▶ [Work to complete]:
1) Can you retype the part of the Ivon Hitchens post starting with "Previously his interest" and going on through "Pallant House Gallery."?
2) According to the Ivon Hitchens post, where did Hitchens rent a cottage in 1934-35?

▶ [Given passage]:
□ □ □ □ □
Ivon Hitchens, gardens + all roads lead to Suffolk

Above a splendid book  ! below : A watercolour scribble of mine, very loosely inspired by Ivon Hitchens I recently borrowed the above book about the painter Ivon Hitchens and this has lead to an interesting string of further research and coincidences. I don’t know whether it’s just me but I seem to be drawn…

Above a splendid book  !

below : A watercolour scribble of mine, very loosely inspired by Ivon Hitchens

I recently borrowed the above book about the painter Ivon Hitchens and this has lead to an interesting string of further research and coincidences.

I don’t know whether it’s just me but I seem to be drawn to artists whose work or “style” is quite different from my own. I am a figurative painter , whereas Hitchens, is better known for his bold abstracts. A similarity exists in our choice of subject matter : Still Life’s, Nudes, Flowers and Landscapes.

I am no art critic but in my opinion, Hitchens has been overlooked  – (certainly by me). He was born in Kensington, London in 1893 and was the only son of the successful portrait painter Alfred Hitchens.

Ivon was sent to the progressive boarding school, Bedales, in Petersfield, Hampshire. Sadly ill health (acute appendicitis) struck in 1909-10, which lead to recuperation with relatives, across the other side of the world . Hitchens travelled by sea, first to Ceylon and then Australia, before his final destination, a farm in New Zealand and these colourful experiences stayed with him throughout his long life.

In 1911 he returned to Hampstead, England, where he lived with his parents and attended St John’s Wood Art School. At the age of 18, he was living independently in Hampstead, with one domestic servant.  In 1912-14 he entered the R.A. and was taught by Sir William Orpen, (1878-1931). Hitchens wasn’t called up for National Service as he was deemed unfit but he spent the next two years in the hospital service, returning to the R.A. Schools 1918-19.

Hitchens conscientiously followed his academy training and was introduced to Clive Bell, who opened the young painters mind to the modern French masters and this had a lasting effect upon him.

Previously his interest lay in Italian painting. Whilst he was fascinated by artists such as Piero della Francesca and Pierre Puvis de Chavannes, he didn’t try to emulate them. It was their pictorial composition which inspired him and in turn its Hitchens composition that inspires me.

“Hitchens, in turn produced highly resolved works such as Spring Mood, creating harmonious, flowing compositions formed by establishing a sense of a single rhythmic scheme across the shallow picture plane effortlessly incorporating any spatial distortion.

Anne Goodchild, Ivon Hitchens: Space through Colour, 2019, Pallant House Gallery.

 

After inheriting £1000, in 1919, he opened a studio in  Adelaide Rd London NW3 and he began painting  frescos and exhibiting with the 7 and 5 Society, the Mayor Gallery and the London Artists Association

In 1934-35 he rented a cottage in Sizewell, Suffolk as a getaway from London. Later, he went on to honeymoon there with his wife, Mary Cranford Coates. He became friends with John Piper and Hitchens palette of colours is very similar to the brooding tones used by Piper.
□ □ □ □ □
▶ [Excerpted data]:
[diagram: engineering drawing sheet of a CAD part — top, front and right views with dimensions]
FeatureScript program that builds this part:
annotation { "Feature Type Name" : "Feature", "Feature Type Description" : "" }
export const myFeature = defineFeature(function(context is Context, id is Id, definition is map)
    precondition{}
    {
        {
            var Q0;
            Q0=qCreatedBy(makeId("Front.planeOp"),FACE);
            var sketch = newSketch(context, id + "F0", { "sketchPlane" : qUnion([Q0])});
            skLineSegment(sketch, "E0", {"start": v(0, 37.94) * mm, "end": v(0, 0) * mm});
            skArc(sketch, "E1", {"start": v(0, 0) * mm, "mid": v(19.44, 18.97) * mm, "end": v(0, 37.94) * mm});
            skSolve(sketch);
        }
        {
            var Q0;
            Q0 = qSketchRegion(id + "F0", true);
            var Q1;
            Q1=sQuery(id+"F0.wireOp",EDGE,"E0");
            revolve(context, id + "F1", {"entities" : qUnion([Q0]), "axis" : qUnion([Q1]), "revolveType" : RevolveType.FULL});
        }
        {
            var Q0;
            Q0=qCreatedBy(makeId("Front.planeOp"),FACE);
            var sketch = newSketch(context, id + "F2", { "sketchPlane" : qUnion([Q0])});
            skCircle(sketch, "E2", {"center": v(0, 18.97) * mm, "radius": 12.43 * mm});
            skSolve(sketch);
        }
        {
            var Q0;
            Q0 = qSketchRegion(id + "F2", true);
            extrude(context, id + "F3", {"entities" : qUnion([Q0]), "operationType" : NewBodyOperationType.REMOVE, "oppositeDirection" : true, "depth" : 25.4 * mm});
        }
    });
□ □ □ □ □
▶ [Results for the exercise]:
1)
Previously his interest lay in Italian painting. Whilst he was fascinated by artists such as Piero della Francesca and Pierre Puvis de Chavannes, he didn’t try to emulate them. It was their pictorial composition which inspired him and in turn its Hitchens composition that inspires me.

“Hitchens, in turn produced highly resolved works such as Spring Mood, creating harmonious, flowing compositions formed by establishing a sense of a single rhythmic scheme across the shallow picture plane effortlessly incorporating any spatial distortion.

Anne Goodchild, Ivon Hitchens: Space through Colour, 2019, Pallant House Gallery.

2) In Sizewell, Suffolk.